• [EXPLORAR O MATERIAL]
**1.** No excerto sobre caso julgado, qual decisão se cumpre quando há duas decisões contraditórias sobre a mesma pretensão?
**2.** Transcreva sem alterações o trecho do excerto sobre caso julgado, começando nas palavras "O caso julgado verifica-se" e parando depois de "art. 580º/2 CPC.".

• [EXCERTO FORNECIDO]
-.-.-

Distingue a lei o caso julgado material, do caso julgado formal.
O caso julgado formal consiste em estar excluída a possibilidade de recurso ordinário, não podendo a decisão ser impugnada e alterada por esta via (art. 620º e 628º CPC).
O caso julgado material, que nos interessa analisar na situação presente, consiste na definição dada à relação controvertida se impor a todos os tribunais quando lhes seja submetida a mesma relação, quer a título principal, quer a título prejudicial (art. 619º CPC).
O caso julgado verifica-se em relação às decisões que versam sobre o fundo da causa e portanto sobre os bens discutidos no processo; as que definem a relação ou situação jurídica deduzida em juízo, as que estatuem sobre a pretensão do Autor.
Por sua vez determina o art. 625º/1 CPC que: “Havendo duas decisões contraditórias sobre a mesma pretensão, cumprir-se-á a que passou em julgado em primeiro lugar.”
A exceção tem por fim evitar que o tribunal seja colocado na alternativa de contradizer ou de reproduzir uma decisão anterior – art. 580º/2 CPC.
Como refere MANUEL DE ANDRADE “o caso julgado tem como fundamento o prestígio dos tribunais e uma razão de certeza ou segurança jurídica”[2].

-.-.-

• [MATERIAL EXTRAÍDO]

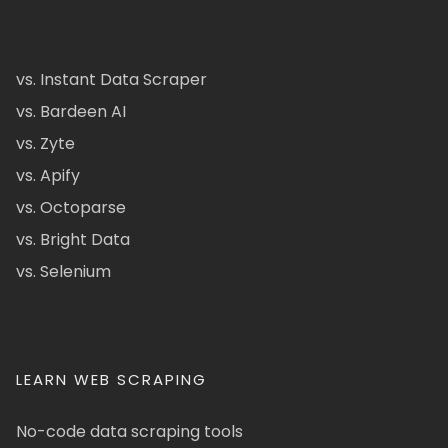
vs. Instant Data Scraper
vs. Bardeen AI
vs. Zyte
vs. Apify
vs. Octoparse
vs. Bright Data
vs. Selenium
LEARN WEB SCRAPING
No-code data scraping tools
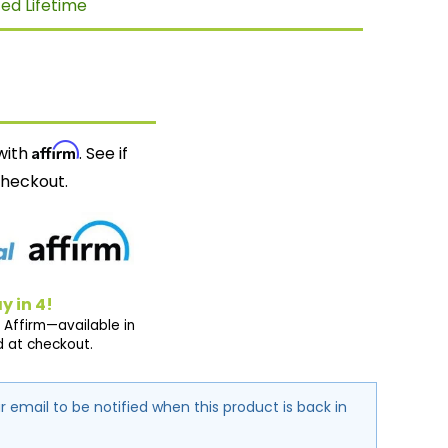
ted Lifetime
Affirm
with
. See if
checkout.
y in 4!
 Affirm—available in
d at checkout.
r email to be notified when this product is back in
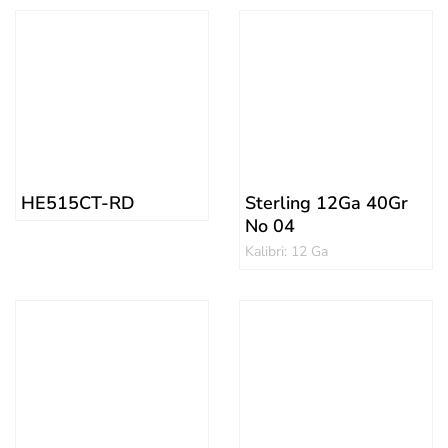
HE515CT-RD
Sterling 12Ga 40Gr
No 04
Kalibri: 12 Ga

-.-.-

• [RESULTADOS POR TAREFA]
**1.** A que passou em julgado em primeiro lugar.

**2.**
O caso julgado verifica-se em relação às decisões que versam sobre o fundo da causa e portanto sobre os bens discutidos no processo; as que definem a relação ou situação jurídica deduzida em juízo, as que estatuem sobre a pretensão do Autor.
Por sua vez determina o art. 625º/1 CPC que: “Havendo duas decisões contraditórias sobre a mesma pretensão, cumprir-se-á a que passou em julgado em primeiro lugar.”
A exceção tem por fim evitar que o tribunal seja colocado na alternativa de contradizer ou de reproduzir uma decisão anterior – art. 580º/2 CPC.